Pacific Square
- Location: Maroubra, New South Wales, Australia
- Coordinates: 33°56′29″S 151°14′19″E﻿ / ﻿33.94128208983527°S 151.23852526910787°E
- Address: 737 Anzac Parade
- Opened: 1981; 45 years ago (original) November 2004; 21 years ago (current)
- Management: Charter Hall
- Owner: Charter Hall
- Stores: 58
- Anchor tenants: 2
- Floor area: 13,778 m^{2} (148,310 sq ft)
- Floors: 2
- Parking: 620 spaces
- Website: www.pacificsquare.com.au

= Pacific Square =

Pacific Square (previously known as Stockland Mall Maroubra and Stockland ShopSmart Maroubra) is an indoor/outdoor shopping centre in the suburb of Maroubra in the Eastern Suburbs of Sydney.

== History ==
The site of Pacific Square was originally the Vocalist Theatre which opened in 1939 and closed in 1961. The theatre building was used as an ice skating rink shortly after the theatre's closure.

In 1963, the Westfield Group purchased the theatre and built a Coles New World supermarket and a small shopping arcade on the site. The shopping centre was purchased in the late 1970s by Stockland who commenced construction of a new shopping centre. The construction involved the demolition of the Vocalist Theatre.

Stockland Mall Maroubra opened in 1981 and featured Grace Bros, Coles New World, Franklins and 67 stores grouped around a courtyard area. The centre was situated over two floors. The ground level contained Coles New World and access to the carpark, while Franklins was located in the upper level. Grace Bros. was located on both levels.

The opening of Westfield Eastgardens in 1987 in nearby Pagewood had been blamed for the downturn in trade in the centre.

In October 1994, Stockland Mall Maroubra was rebranded as Stockland ShopSmart Maroubra and was the first Stockland mall to convert to a factory outlet mall. Grace Bros. was converted into GoodBuy Clearance Centre which sold discounted products and clothing from Grace Bros. and Myer stores around Australia. GoodBuys Clearance Centre operated until its closure in 2002 when the centre was closed.
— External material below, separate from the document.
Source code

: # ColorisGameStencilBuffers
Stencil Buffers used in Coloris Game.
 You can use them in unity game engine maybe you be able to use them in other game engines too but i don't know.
On the night of 23 June 1998, the courtyard area of Stockland ShopSmart Maroubra was damaged by fire that destroyed eight shops. As it was late at night, and only the Coles supermarket was open, 15 people were evacuated and there were no casualties or fatalities. Following the event, many shops in that area were closed or relocated from as little as a month up to about eleven months. The whole courtyard area was re-opened in May 1999.

In 2000, Stockland sold the centre which was subsequently known as ShopSmart Maroubra Mall. Stores inside Maroubra Mall closed in 2002 in preparation for demolition. Demolition works commenced in 2003 with the mall completely demolished to make way for a new shopping and apartment complex known as Pacific Square.

Pacific Square opened in two stages. Stage one opened in November 2004 and featured a Coles supermarket, 29 specialty shops and a town square which features an outdoor eating area surrounded by apartments and offices on the upper levels. The first stage of development costed $101 million, with stage two costing $99 million. Stage two opened in late 2007 with an Aldi supermarket and an additional 30 specialty stores. The second phase of stage two opened in November 2007, with a Fitness First on level 1. Also level 1 featured the Maroubra Medical Centre and Pacific Square Physiotherapy. The completion of this stage made Pacific Square one of Sydney's largest and most complex strata schemes.

In April 2015, Charter Hall purchased Pacific Square for $137 million.

In the early hours of 17 May 2016, around 1:53 am a pair of masked men doused petrol on a juice bar and set the store on fire. One man's leg was almost caught in the blaze. About 50 people were evacuated from the apartment complex above on Anzac Parade after the explosion ripped through the cafe and the shopfront blown into the street. When police arrived the building was well alight and it took about 30 firefighters to bring the blaze under control.

In August 2017, Pacific Square commenced $7.1 million refurbishment of the fresh food precinct. The development included a new expanded Aldi, a new relocated Liquorland to make way for the new bigger Coles. This refurbishment was completed in late 2018.

== Tenants ==
Pacific Square has 13,778 m^{2} of floor space. The major retailers include Aldi, Coles and Fitness First.